As a pretrial detainee, Brown had a clearly established Fourteenth Amendment right not to be denied medical care as a result of deliberate indifference. Hare, 74 F.3d at 650. Brown appeals the grant of summary judgment on the issue of qualified immunity both as to Dr. Bolin and as to Wichita County. Determining what standard to apply hinges on whether Brown’s claims as a pretrial detainee are properly classified as a condition of confinement or as an episodic act or omission. Id. at 644. A condition of confinement case occurs when a constitutional attack is made on the “general conditions, practices, rules, or restrictions of pretrial confinement.” Id. A condition is usually the manifestation of an explicit policy or restriction, such as the number of bunks per cell, mail privileges, disciplinary segregation, etc. Shepherd v. Dallas County, 591 F.3d 445, 452 (5th Cir.2009), citing Scott v. Moore, 114 F.3d 51, 53 n. 2 (5th Cir.1997) (en banc). In the absence of an explicit policy, a plaintiff may prove a condition reflected by an unstated policy established *313by evidence of a pattern of acts or omissions “sufficiently extended or pervasive, or otherwise typical of extended or pervasive misconduct by [jail] officials to prove an intended condition or practice.” Id., citing Hare, 74 F.3d at 645.
More often, however, a plaintiffs claim, properly characterized, faults specific jail officials for their acts or omissions because the plaintiff cannot establish the existence of an officially sanctioned unlawful condition. In these cases, “an actor usually is interposed between the detainee and the municipality, such that the detainee complains first of a particular act of, or omission by, the actor and then points derivatively to a policy, custom, or rule (or lack thereof) of the municipality that permitted or caused the act or omission.” Scott, 114 F.3d at 53.
Id.
We conclude that this case presents an episodic acts complaint. The specific complaint in this case is that Nurse Krajca, faced with Brown’s critical medical situation, should have sent Brown to the hospital or at least called Dr. Bolin for advice. Brown alleges that Krajca’s conduct was a consequence of Dr. Bolin’s and the County’s policy of: (1) placing inadequately trained vocational nurses in the position to make critical medical decisions for the inmates without adequate guidance, training or supervision; and (2) with the knowledge that the supervising physician intimidated nurses to prevent them from calling him after hours. However, the claim starts with Nurse Krajca’s determination that Brown’s medical condition could be handled in the jail by use of the standing orders for medication without sending him to the hospital. See Scott, 114 F.3d at 53-54; Sibley v. Lemaire, 184 F.3d 481, 487-88 (5th Cir.1999).

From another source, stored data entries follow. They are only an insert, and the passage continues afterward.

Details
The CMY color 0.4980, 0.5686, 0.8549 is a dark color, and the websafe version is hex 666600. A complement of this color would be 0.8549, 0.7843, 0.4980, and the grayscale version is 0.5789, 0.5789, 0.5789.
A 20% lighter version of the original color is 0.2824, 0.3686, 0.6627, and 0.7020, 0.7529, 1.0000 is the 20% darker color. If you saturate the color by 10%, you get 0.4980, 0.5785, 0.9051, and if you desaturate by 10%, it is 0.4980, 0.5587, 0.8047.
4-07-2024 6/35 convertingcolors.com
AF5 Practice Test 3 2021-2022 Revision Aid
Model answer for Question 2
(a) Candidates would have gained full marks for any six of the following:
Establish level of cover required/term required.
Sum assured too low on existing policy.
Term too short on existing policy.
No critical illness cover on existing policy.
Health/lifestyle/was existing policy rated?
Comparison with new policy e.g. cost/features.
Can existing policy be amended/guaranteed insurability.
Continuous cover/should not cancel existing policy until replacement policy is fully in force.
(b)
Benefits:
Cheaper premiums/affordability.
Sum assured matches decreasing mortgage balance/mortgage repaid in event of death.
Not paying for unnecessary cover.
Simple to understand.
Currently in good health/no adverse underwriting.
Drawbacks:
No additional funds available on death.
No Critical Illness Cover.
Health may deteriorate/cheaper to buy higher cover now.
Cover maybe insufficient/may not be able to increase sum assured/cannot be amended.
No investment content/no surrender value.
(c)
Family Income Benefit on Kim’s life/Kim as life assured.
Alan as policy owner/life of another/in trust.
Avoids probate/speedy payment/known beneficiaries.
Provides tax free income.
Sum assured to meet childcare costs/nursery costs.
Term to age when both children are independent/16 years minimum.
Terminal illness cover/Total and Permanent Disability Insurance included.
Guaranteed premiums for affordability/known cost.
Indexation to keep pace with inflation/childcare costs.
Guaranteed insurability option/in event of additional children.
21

The record lacks evidence of a systemic failure of medical care of the type that we have found to present a unconstitutional condition of confinement. In Shepherd, the plaintiff indicted the entire jail medical system as a cause of his stroke. 591 F.3d at 453. The jail had a history of problems “evaluating], monitoring, and treating] inmates with chronic illness ... due to poor or non-existent procedures and understaff-ing of guards and medical personel.” Id. Shepherd also presented independent evidence of the deficiencies including investigative reports from the County and Department of Justice and affidavits from employees of the jail and its medical contractor. For example, the jail’s pharmacist testified that “the administration of medication at the jail was so inadequate that, according to surveys he conducted, half or more of inmates did not receive their prescription medications.” Id. at 456.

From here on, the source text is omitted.